### EXERCISE PASSAGE:
+===+
Pasquale, a Duke epidemiologist whose work has focused on social factors that affect the spread of HIV-AIDS and other sexually transmitted diseases, notes that the study’s approach comes with several important benefits.
“The basic idea is that no one knows your own social context better than you do, so why not try to use that expert knowledge to trace the possible movement of a disease that we know spreads most readily in situations where people are close together for extended periods?”
“This kind of sampling lets us look for COVID cases where they’re most likely to occur and then to understand how, and how fast, the disease is moving through a given community,” says Pasquale, who notes that this, in turn, allows health workers to break the chain of disease transmission by identifying cases before they become infectious to other members of their community. She also notes that the study’s advantages apply to surveillance for other viral respiratory diseases, such as seasonal flu.
+===+
### THE DATA:
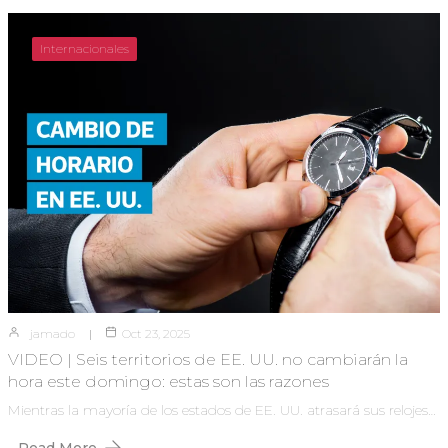
Internacionales
jamado
Oct 23, 2025
VIDEO | Seis territorios de EE. UU. no cambiarán la
hora este domingo: estas son las razones
Mientras la mayoría de los estados de EE. UU. atrasará sus relojes…
Read More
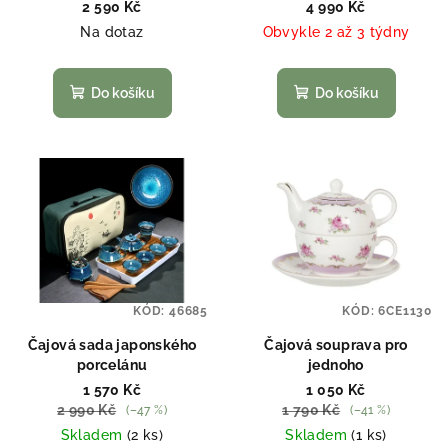
2 590 Kč
4 990 Kč
u
Na dotaz
Obvykle 2 až 3 týdny
k
t
Do košíku
Do košíku
ů
KÓD:
46685
KÓD:
6CE1130
Čajová sada japonského
Čajová souprava pro
porcelánu
jednoho
1 570 Kč
1 050 Kč
2 990 Kč
1 790 Kč
(–47 %)
(–41 %)
Skladem
(2 ks)
Skladem
(1 ks)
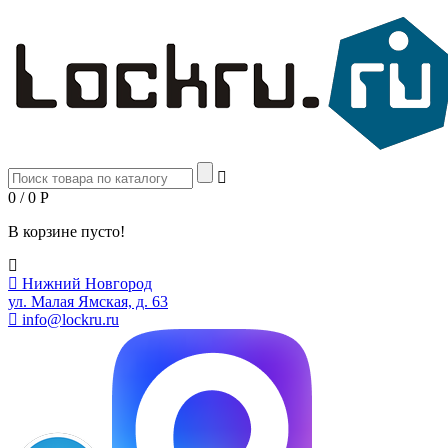
0 / 0
Р
В корзине пусто!
Нижний Новгород
ул. Малая Ямская, д. 63
info@lockru.ru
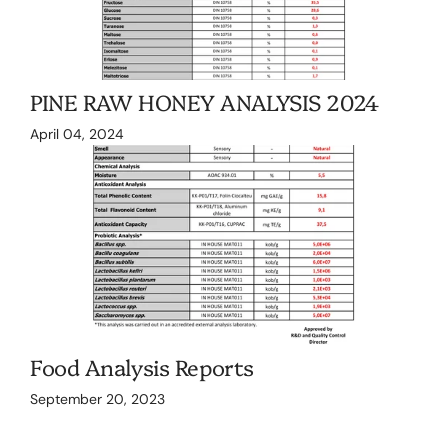
PINE RAW HONEY ANALYSIS 2024
April 04, 2024
Food Analysis Reports
September 20, 2023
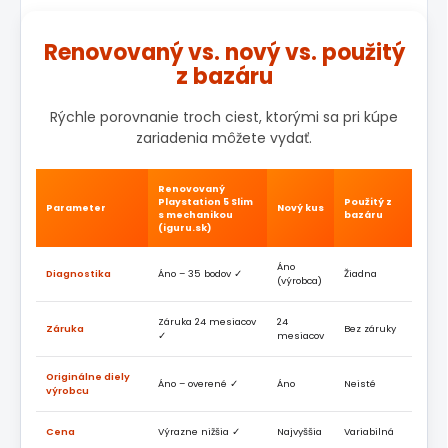
Renovovaný vs. nový vs. použitý
z bazáru
Rýchle porovnanie troch ciest, ktorými sa pri kúpe
zariadenia môžete vydať.
Renovovaný
Playstation 5 Slim
Použitý z
Parameter
Nový kus
s mechanikou
bazáru
(iguru.sk)
Áno
Diagnostika
Áno – 35 bodov ✓
Žiadna
(výrobca)
Záruka 24 mesiacov
24
Záruka
Bez záruky
✓
mesiacov
Originálne diely
Áno – overené ✓
Áno
Neisté
výrobcu
Cena
Výrazne nižšia ✓
Najvyššia
Variabilná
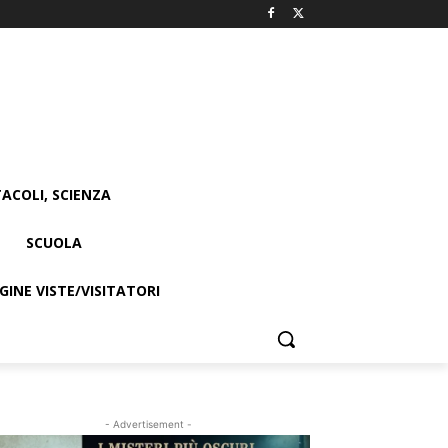
ACOLI, SCIENZA
SCUOLA
INE VISTE/VISITATORI
- Advertisement -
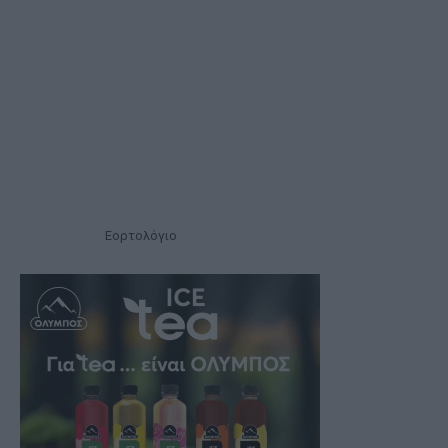
Εορτολόγιο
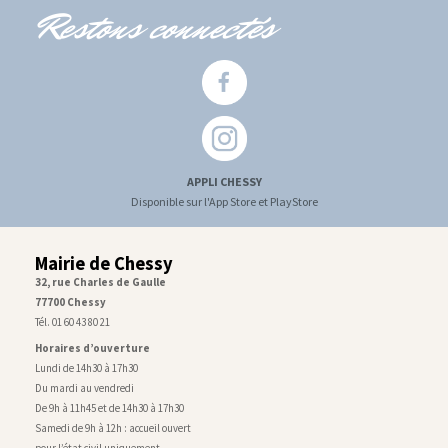
Restons connectés
APPLI CHESSY
Disponible sur l'App Store et PlayStore
Mairie de Chessy
32, rue Charles de Gaulle
77700 Chessy
Tél. 01 60 43 80 21
Horaires d’ouverture
Lundi de 14h30 à 17h30
Du mardi au vendredi
De 9h à 11h45 et de 14h30 à 17h30
Samedi de 9h à 12h : accueil ouvert
pour l’état civil uniquement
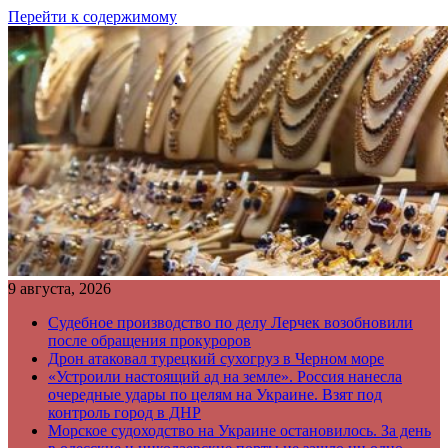
Перейти к содержимому
9 августа, 2026
Судебное производство по делу Лерчек возобновили
после обращения прокуроров
Дрон атаковал турецкий сухогруз в Черном море
«Устроили настоящий ад на земле». Россия нанесла
очередные удары по целям на Украине. Взят под
контроль город в ДНР
Морское судоходство на Украине остановилось. За день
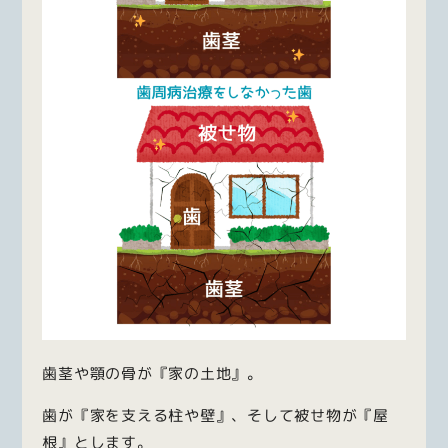
歯茎や顎の骨が『家の土地』。
歯が『家を支える柱や壁』、そして被せ物が『屋
根』とします。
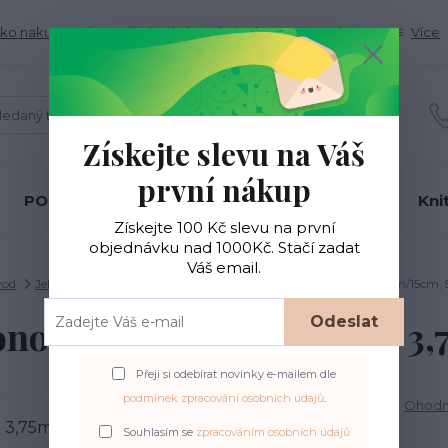
ko nakupovať
Obchodné podmienky
Kontakty
Více
Hledat
Získejte slevu na Váš
první nákup
PONOŽKOVÉ PŘÍZE
BC Garn
Gründl
Kni
Získejte 100 Kč slevu na první
objednávku nad 1000Kč. Stačí zadat
Váš email.
vod
Jehlice ADDI
ADDI colibri ponožkové barevné jehlice 3,75mm/15cm, 
Odeslat
onožkové barevné jehlice 3
Přeji si odebírat novinky e-mailem dle
podmínek zpracování osobních údajů
.
Ohodno
Souhlasím se
zpracováním osobních údajů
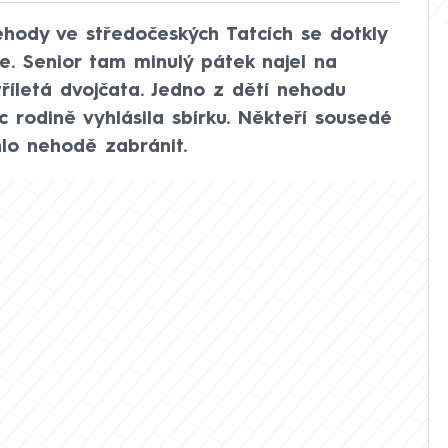
ehody ve středočeských Tatcích se dotkly
e. Senior tam minulý pátek najel na
tříletá dvojčata. Jedno z dětí nehodu
rodině vyhlásila sbírku. Někteří sousedé
lo nehodě zabránit.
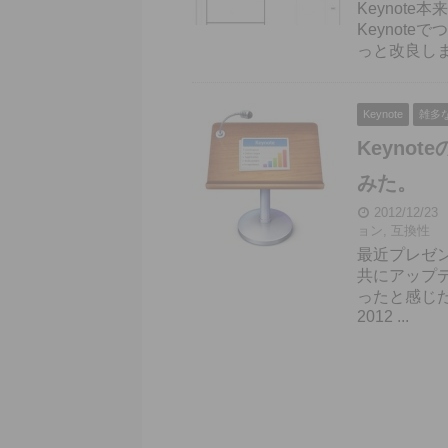
Keynot
Keynot
っと改良し
Keynote
雑多
Keyno
みた。
2012/12/23
ョン
,
互換性
最近プレゼン
共にアップデ
ったと感じ
2012 ...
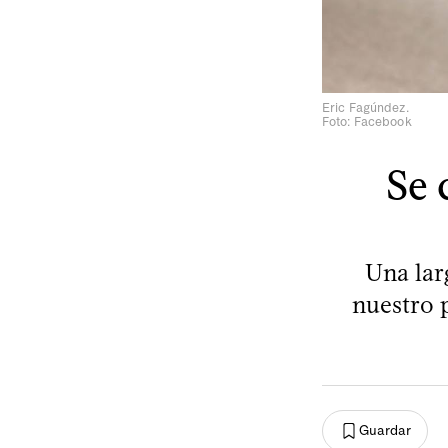
Eric Fagúndez.
Foto: Facebook
Se 
Una larg
nuestro p
Guardar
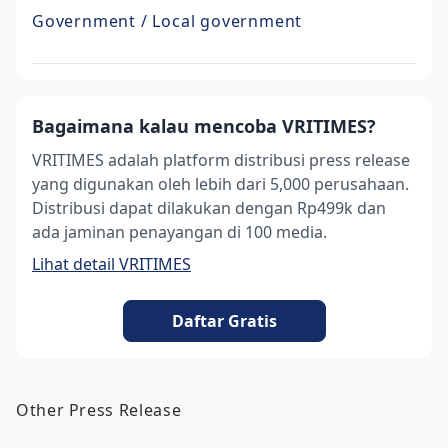
Government / Local government
Bagaimana kalau mencoba VRITIMES?
VRITIMES adalah platform distribusi press release
yang digunakan oleh lebih dari 5,000 perusahaan.
Distribusi dapat dilakukan dengan Rp499k dan
ada jaminan penayangan di 100 media.
Lihat detail VRITIMES
Daftar Gratis
Other Press Release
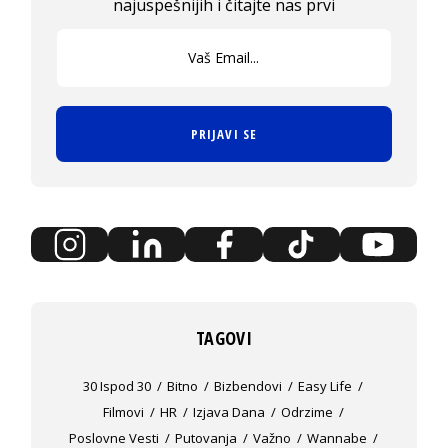
najuspešnijih i čitajte nas prvi
PRIJAVI SE
TAGOVI
30 Ispod 30
Bitno
Bizbendovi
Easy Life
Filmovi
HR
Izjava Dana
Odrzime
Poslovne Vesti
Putovanja
Važno
Wannabe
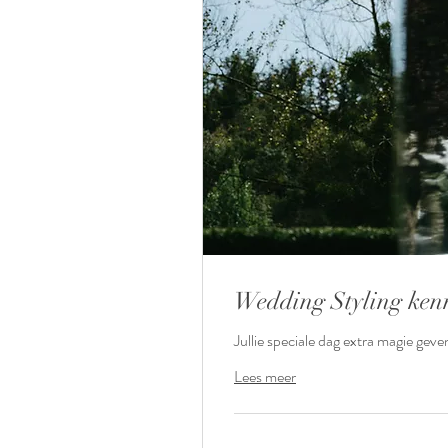
Wedding Styling ken
Jullie speciale dag extra magie geve
Lees meer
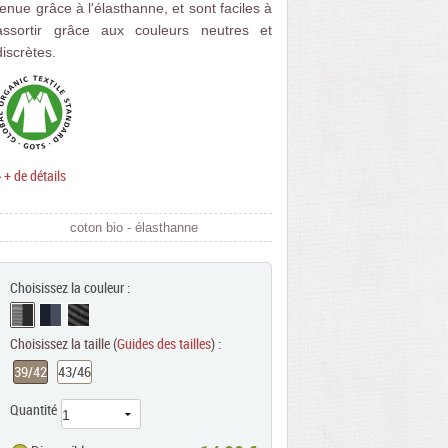
tenue grâce à l'élasthanne, et sont faciles à
assortir grâce aux couleurs neutres et
discrètes.
> + de détails
coton bio - élasthanne
xt
Choisissez la couleur :
Choisissez la taille (
Guides des tailles
) :
39/42
43/46
Quantité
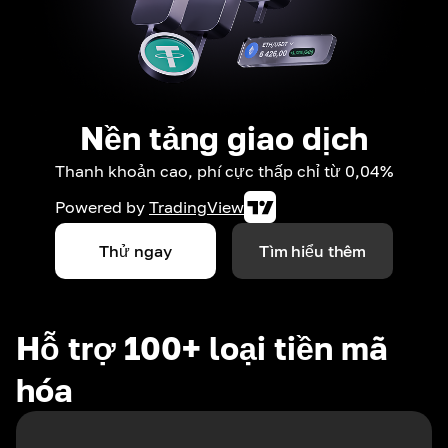
Nền tảng giao dịch
Thanh khoản cao, phí cực thấp chỉ từ 0,04%
Powered by
TradingView
Thử ngay
Tìm hiểu thêm
Hỗ trợ 100+ loại tiền mã
hóa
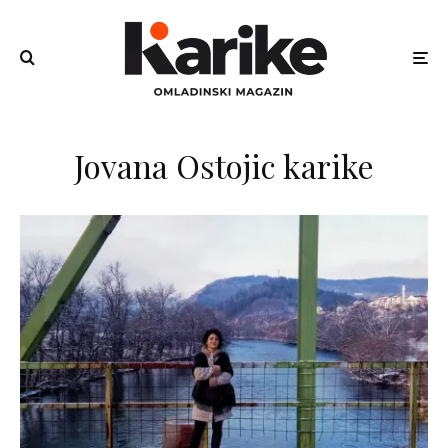
Jovana Ostojic karike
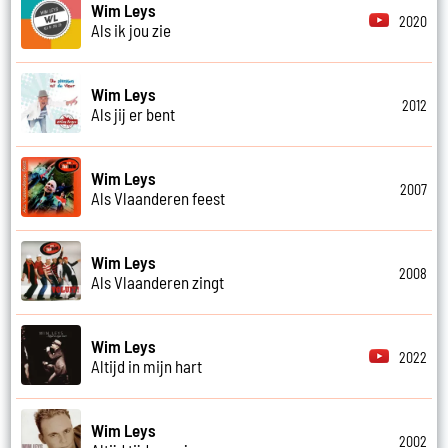
Wim Leys
2020
Als ik jou zie
Wim Leys
2012
Als jij er bent
Wim Leys
2007
Als Vlaanderen feest
Wim Leys
2008
Als Vlaanderen zingt
Wim Leys
2022
Altijd in mijn hart
Wim Leys
2002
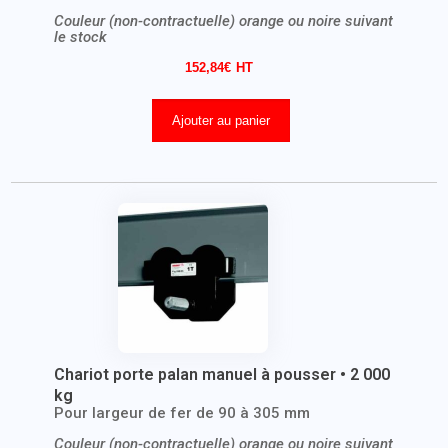
Couleur (non-contractuelle) orange ou noire suivant
le stock
152,84
€
Ajouter au panier
Chariot porte palan manuel à pousser • 2 000
kg
Pour largeur de fer de 90 à 305 mm
Couleur (non-contractuelle) orange ou noire suivant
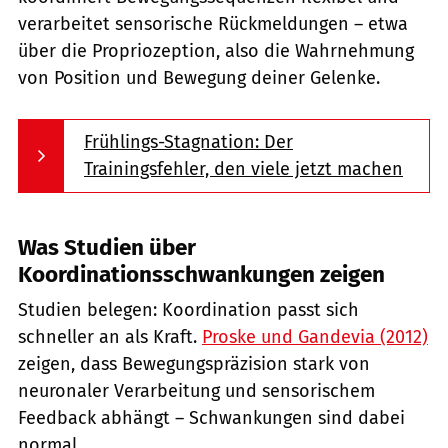
verarbeitet sensorische Rückmeldungen – etwa
über die Propriozeption, also die Wahrnehmung
von Position und Bewegung deiner Gelenke.
Frühlings-Stagnation: Der
Trainingsfehler, den viele jetzt machen
Was Studien über
Koordinationsschwankungen zeigen
Studien belegen: Koordination passt sich
schneller an als Kraft.
Proske und Gandevia (2012)
zeigen, dass Bewegungspräzision stark von
neuronaler Verarbeitung und sensorischem
Feedback abhängt – Schwankungen sind dabei
normal.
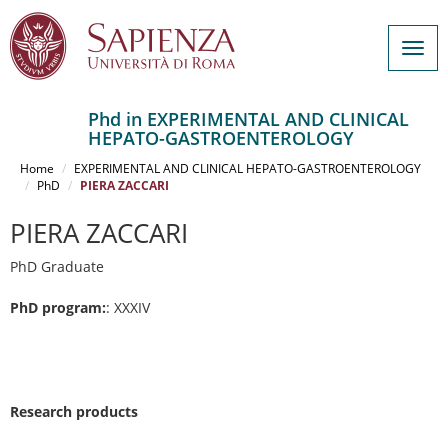
Togg
navig
Phd in EXPERIMENTAL AND CLINICAL
HEPATO-GASTROENTEROLOGY
Salta
al
Home
EXPERIMENTAL AND CLINICAL HEPATO-GASTROENTEROLOGY
contenuto
PhD
PIERA ZACCARI
principale
PIERA ZACCARI
PhD Graduate
PhD program:
: XXXIV
Research products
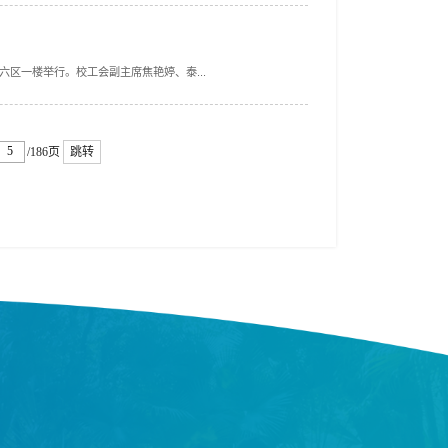
六区一楼举行。校工会副主席焦艳婷、泰...
/186页
跳转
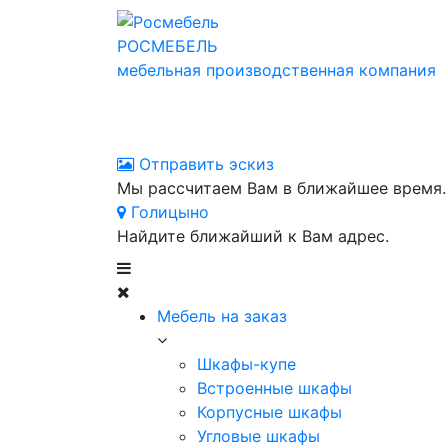
РОСМЕБЕЛЬ
мебельная производственная компания
Отправить эскиз
Мы рассчитаем Вам в ближайшее время.
Голицыно
Найдите ближайший к Вам адрес.
Мебель на заказ
Шкафы-купе
Встроенные шкафы
Корпусные шкафы
Угловые шкафы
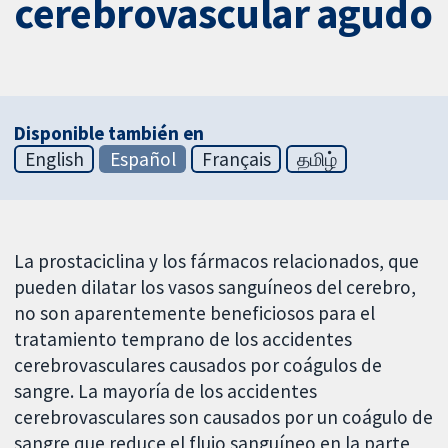
cerebrovascular agudo
Disponible también en
English
Español
Français
தமிழ்
La prostaciclina y los fármacos relacionados, que
pueden dilatar los vasos sanguíneos del cerebro,
no son aparentemente beneficiosos para el
tratamiento temprano de los accidentes
cerebrovasculares causados por coágulos de
sangre. La mayoría de los accidentes
cerebrovasculares son causados por un coágulo de
sangre que reduce el flujo sanguíneo en la parte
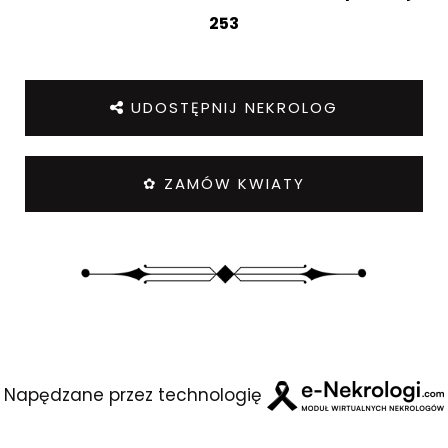
253
UDOSTĘPNIJ NEKROLOG
✿ ZAMÓW KWIATY
Napędzane przez technologię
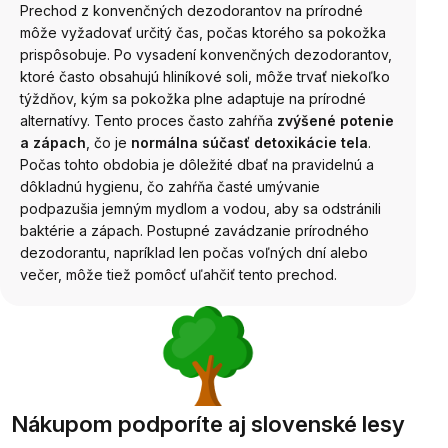
Prechod z konvenčných dezodorantov na prírodné
môže vyžadovať určitý čas, počas ktorého sa pokožka
prispôsobuje. Po vysadení konvenčných dezodorantov,
ktoré často obsahujú hliníkové soli, môže trvať niekoľko
týždňov, kým sa pokožka plne adaptuje na prírodné
alternatívy. Tento proces často zahŕňa
zvýšené potenie
a zápach
, čo je
normálna súčasť detoxikácie tela
.
Počas tohto obdobia je dôležité dbať na pravidelnú a
dôkladnú hygienu, čo zahŕňa časté umývanie
podpazušia jemným mydlom a vodou, aby sa odstránili
baktérie a zápach. Postupné zavádzanie prírodného
dezodorantu, napríklad len počas voľných dní alebo
večer, môže tiež pomôcť uľahčiť tento prechod.
Nákupom podporíte aj slovenské lesy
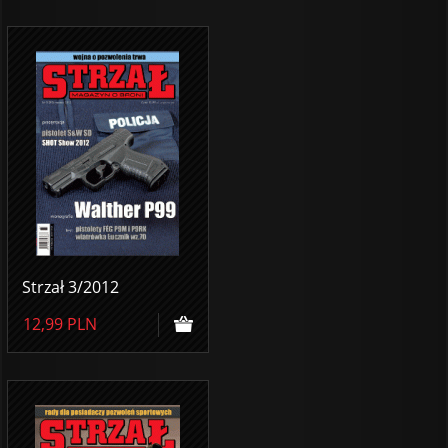
Strzał 3/2012
12,99
PLN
+===+
### PROBLEMS TO WORK ON:
a) Rewrite the stretch of the COVID sampling passage from "Pasquale, a Duke" through "several important benefits.", changing "epidemiologist" to "researcher".
b) According to the COVID sampling passage, why is it worth drawing on people's knowledge of their own social context to trace the disease? Answer in one to three sentences.

### EXERCISE RESPONSES:
a)
Pasquale, a Duke researcher whose work has focused on social factors that affect the spread of HIV-AIDS and other sexually transmitted diseases, notes that the study’s approach comes with several important benefits.

b) No one knows a person's social context better than that person does. That expert knowledge can therefore help trace the possible movement of a disease that spreads most readily where people are close together for extended periods.